Request
For the word "print", state how many lines of the records include it, with no other text.

The data

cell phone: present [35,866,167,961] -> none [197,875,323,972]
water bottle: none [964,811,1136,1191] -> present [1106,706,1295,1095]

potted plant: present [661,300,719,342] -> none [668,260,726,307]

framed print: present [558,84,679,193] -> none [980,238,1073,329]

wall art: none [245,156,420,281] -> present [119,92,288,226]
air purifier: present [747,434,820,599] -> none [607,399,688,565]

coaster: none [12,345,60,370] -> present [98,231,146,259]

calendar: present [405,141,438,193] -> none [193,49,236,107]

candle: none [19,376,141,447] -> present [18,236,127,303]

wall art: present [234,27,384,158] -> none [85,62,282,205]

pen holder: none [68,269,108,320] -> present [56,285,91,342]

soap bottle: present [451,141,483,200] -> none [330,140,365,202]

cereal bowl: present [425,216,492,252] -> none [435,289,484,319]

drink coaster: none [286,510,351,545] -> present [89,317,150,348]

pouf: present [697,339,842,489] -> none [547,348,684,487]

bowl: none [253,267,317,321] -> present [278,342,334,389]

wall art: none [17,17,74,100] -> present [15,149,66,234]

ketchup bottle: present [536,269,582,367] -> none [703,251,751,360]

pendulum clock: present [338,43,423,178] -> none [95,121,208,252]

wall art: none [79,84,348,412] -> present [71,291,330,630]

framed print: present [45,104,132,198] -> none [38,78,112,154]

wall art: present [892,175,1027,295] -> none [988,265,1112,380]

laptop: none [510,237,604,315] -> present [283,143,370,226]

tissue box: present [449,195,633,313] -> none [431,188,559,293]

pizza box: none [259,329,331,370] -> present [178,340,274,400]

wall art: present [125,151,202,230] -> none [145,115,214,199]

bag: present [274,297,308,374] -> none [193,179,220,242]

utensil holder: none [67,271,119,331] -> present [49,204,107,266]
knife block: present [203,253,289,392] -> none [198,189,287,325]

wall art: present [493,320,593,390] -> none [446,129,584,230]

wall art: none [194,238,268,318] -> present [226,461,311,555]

Solution for this problem
2